Count up the lines below where the word "Predefined" shows up, and respond with the number alone.

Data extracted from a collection

--- START ---

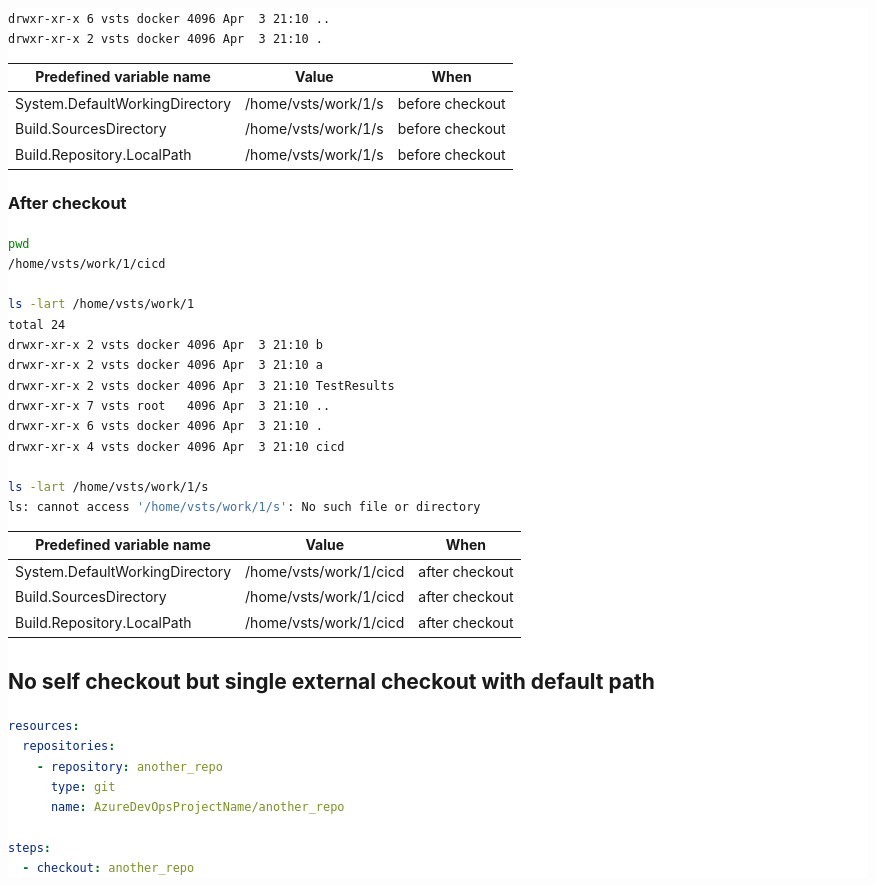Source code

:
 ```bash
drwxr-xr-x 6 vsts docker 4096 Apr  3 21:10 ..
drwxr-xr-x 2 vsts docker 4096 Apr  3 21:10 .
```

| Predefined variable name       | Value               | When            |
|--------------------------------|---------------------|-----------------|
| System.DefaultWorkingDirectory | /home/vsts/work/1/s | before checkout |
| Build.SourcesDirectory         | /home/vsts/work/1/s | before checkout |
| Build.Repository.LocalPath     | /home/vsts/work/1/s | before checkout |

### After checkout

```bash
pwd
/home/vsts/work/1/cicd

ls -lart /home/vsts/work/1
total 24
drwxr-xr-x 2 vsts docker 4096 Apr  3 21:10 b
drwxr-xr-x 2 vsts docker 4096 Apr  3 21:10 a
drwxr-xr-x 2 vsts docker 4096 Apr  3 21:10 TestResults
drwxr-xr-x 7 vsts root   4096 Apr  3 21:10 ..
drwxr-xr-x 6 vsts docker 4096 Apr  3 21:10 .
drwxr-xr-x 4 vsts docker 4096 Apr  3 21:10 cicd

ls -lart /home/vsts/work/1/s
ls: cannot access '/home/vsts/work/1/s': No such file or directory
```

| Predefined variable name       | Value                  | When           |
|--------------------------------|------------------------|----------------|
| System.DefaultWorkingDirectory | /home/vsts/work/1/cicd | after checkout |
| Build.SourcesDirectory         | /home/vsts/work/1/cicd | after checkout |
| Build.Repository.LocalPath     | /home/vsts/work/1/cicd | after checkout |

## No self checkout but single external checkout with default path

```yaml
resources:
  repositories:
    - repository: another_repo
      type: git
      name: AzureDevOpsProjectName/another_repo

steps:
  - checkout: another_repo
```
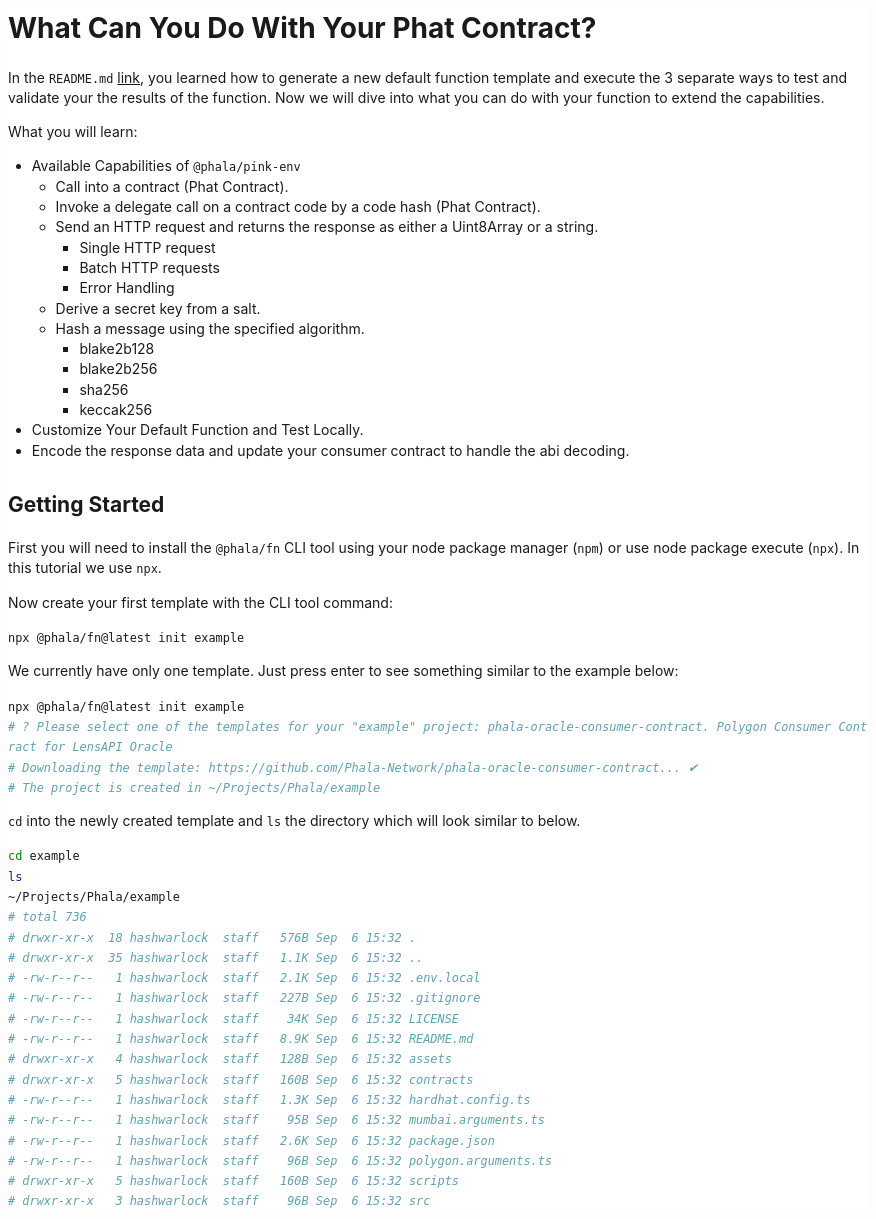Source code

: # What Can You Do With Your Phat Contract?

In the `README.md` [link](../GETTING_STARTED.md), you learned how to generate a new default function template and execute the 3 separate ways to test and validate your the results of the function. Now we will dive into what you can do with your function to extend the capabilities.

What you will learn:

- Available Capabilities of `@phala/pink-env`
  - Call into a contract (Phat Contract).
  - Invoke a delegate call on a contract code by a code hash (Phat Contract).
  - Send an HTTP request and returns the response as either a Uint8Array or a string.
    - Single HTTP request
    - Batch HTTP requests
    - Error Handling
  - Derive a secret key from a salt.
  - Hash a message using the specified algorithm.
    - blake2b128
    - blake2b256
    - sha256
    - keccak256
- Customize Your Default Function and Test Locally.
- Encode the response data and update your consumer contract to handle the abi decoding.

## Getting Started

First you will need to install the `@phala/fn` CLI tool using your node package manager (`npm`) or use node package execute (`npx`). In this tutorial we use `npx`.

Now create your first template with the CLI tool command:

```bash
npx @phala/fn@latest init example
```

We currently have only one template. Just press enter to see something similar to the example below:

```bash
npx @phala/fn@latest init example
# ? Please select one of the templates for your "example" project: phala-oracle-consumer-contract. Polygon Consumer Contract for LensAPI Oracle
# Downloading the template: https://github.com/Phala-Network/phala-oracle-consumer-contract... ✔
# The project is created in ~/Projects/Phala/example
```

`cd` into the newly created template and `ls` the directory which will look similar to below.

```bash
cd example
ls                                                                                                                      ~/Projects/Phala/example
# total 736
# drwxr-xr-x  18 hashwarlock  staff   576B Sep  6 15:32 .
# drwxr-xr-x  35 hashwarlock  staff   1.1K Sep  6 15:32 ..
# -rw-r--r--   1 hashwarlock  staff   2.1K Sep  6 15:32 .env.local
# -rw-r--r--   1 hashwarlock  staff   227B Sep  6 15:32 .gitignore
# -rw-r--r--   1 hashwarlock  staff    34K Sep  6 15:32 LICENSE
# -rw-r--r--   1 hashwarlock  staff   8.9K Sep  6 15:32 README.md
# drwxr-xr-x   4 hashwarlock  staff   128B Sep  6 15:32 assets
# drwxr-xr-x   5 hashwarlock  staff   160B Sep  6 15:32 contracts
# -rw-r--r--   1 hashwarlock  staff   1.3K Sep  6 15:32 hardhat.config.ts
# -rw-r--r--   1 hashwarlock  staff    95B Sep  6 15:32 mumbai.arguments.ts
# -rw-r--r--   1 hashwarlock  staff   2.6K Sep  6 15:32 package.json
# -rw-r--r--   1 hashwarlock  staff    96B Sep  6 15:32 polygon.arguments.ts
# drwxr-xr-x   5 hashwarlock  staff   160B Sep  6 15:32 scripts
# drwxr-xr-x   3 hashwarlock  staff    96B Sep  6 15:32 src
```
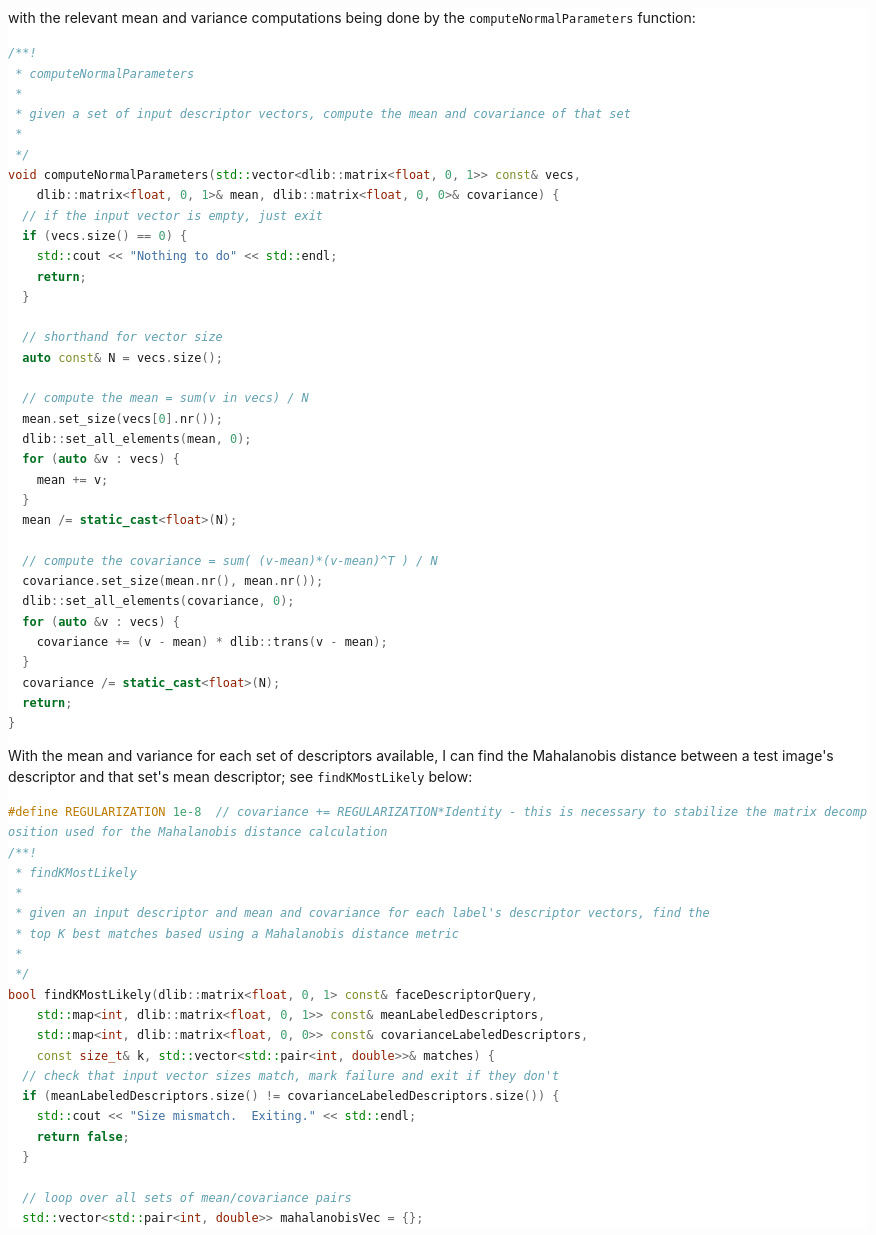 with the relevant mean and variance computations being done by the `computeNormalParameters` function:

```cpp
/**!
 * computeNormalParameters
 *
 * given a set of input descriptor vectors, compute the mean and covariance of that set
 *
 */
void computeNormalParameters(std::vector<dlib::matrix<float, 0, 1>> const& vecs,
    dlib::matrix<float, 0, 1>& mean, dlib::matrix<float, 0, 0>& covariance) {
  // if the input vector is empty, just exit
  if (vecs.size() == 0) {
    std::cout << "Nothing to do" << std::endl;
    return;
  }

  // shorthand for vector size
  auto const& N = vecs.size();

  // compute the mean = sum(v in vecs) / N
  mean.set_size(vecs[0].nr());
  dlib::set_all_elements(mean, 0);
  for (auto &v : vecs) {
    mean += v;
  }
  mean /= static_cast<float>(N);

  // compute the covariance = sum( (v-mean)*(v-mean)^T ) / N
  covariance.set_size(mean.nr(), mean.nr());
  dlib::set_all_elements(covariance, 0);
  for (auto &v : vecs) {
    covariance += (v - mean) * dlib::trans(v - mean);
  }
  covariance /= static_cast<float>(N);
  return;
}
```

With the mean and variance for each set of descriptors available, I can find the Mahalanobis distance between a test image's descriptor and that set's mean descriptor; see `findKMostLikely` below:

```cpp
#define REGULARIZATION 1e-8  // covariance += REGULARIZATION*Identity - this is necessary to stabilize the matrix decomposition used for the Mahalanobis distance calculation
/**!
 * findKMostLikely
 *
 * given an input descriptor and mean and covariance for each label's descriptor vectors, find the
 * top K best matches based using a Mahalanobis distance metric
 *
 */
bool findKMostLikely(dlib::matrix<float, 0, 1> const& faceDescriptorQuery,
    std::map<int, dlib::matrix<float, 0, 1>> const& meanLabeledDescriptors,
    std::map<int, dlib::matrix<float, 0, 0>> const& covarianceLabeledDescriptors,
    const size_t& k, std::vector<std::pair<int, double>>& matches) {
  // check that input vector sizes match, mark failure and exit if they don't
  if (meanLabeledDescriptors.size() != covarianceLabeledDescriptors.size()) {
    std::cout << "Size mismatch.  Exiting." << std::endl;
    return false;
  }

  // loop over all sets of mean/covariance pairs
  std::vector<std::pair<int, double>> mahalanobisVec = {};
```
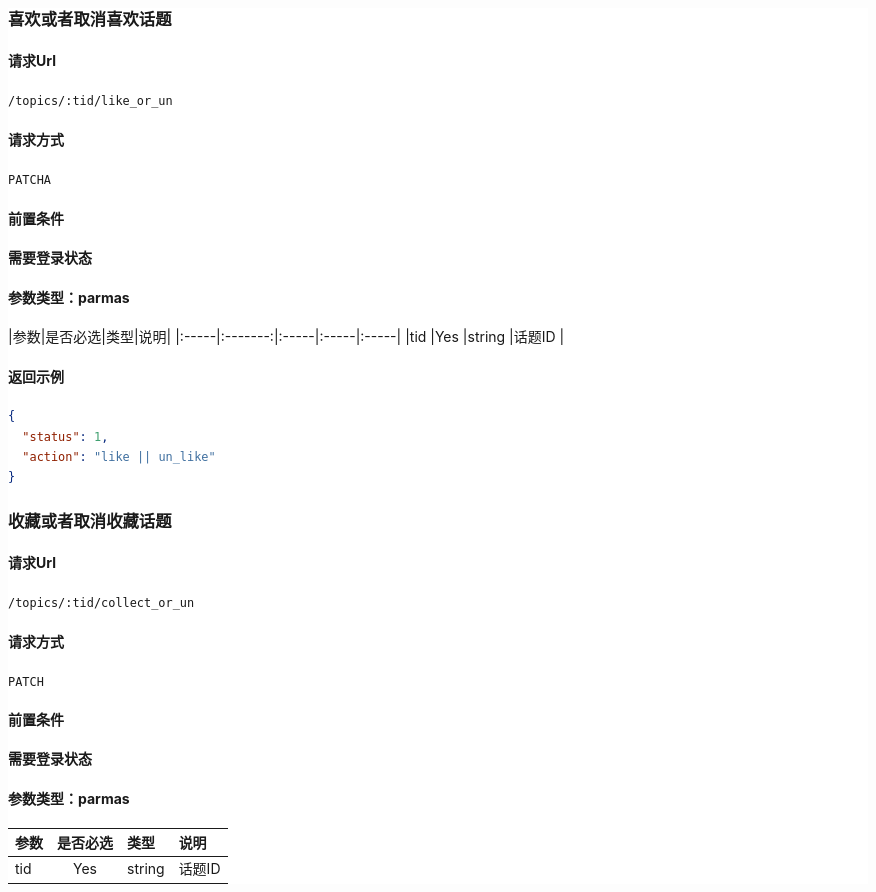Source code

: ### 喜欢或者取消喜欢话题

#### 请求Url

```bash
/topics/:tid/like_or_un
```

#### 请求方式

```bash
PATCHA
```

#### 前置条件

**需要登录状态**

#### 参数类型：parmas

|参数|是否必选|类型|说明|
|:-----|:-------:|:-----|:-----|:-----|
|tid   |Yes      |string    |话题ID  |

#### 返回示例

```json
{
  "status": 1,
  "action": "like || un_like"
}
``` 

### 收藏或者取消收藏话题

#### 请求Url

```bash
/topics/:tid/collect_or_un
```

#### 请求方式

```bash
PATCH
```

#### 前置条件

**需要登录状态**

#### 参数类型：parmas

|参数|是否必选|类型|说明|
|:-----|:----:|:-----|:-----|
|tid   |Yes   |string    |话题ID  |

--- END ---

● **REPLY**:
2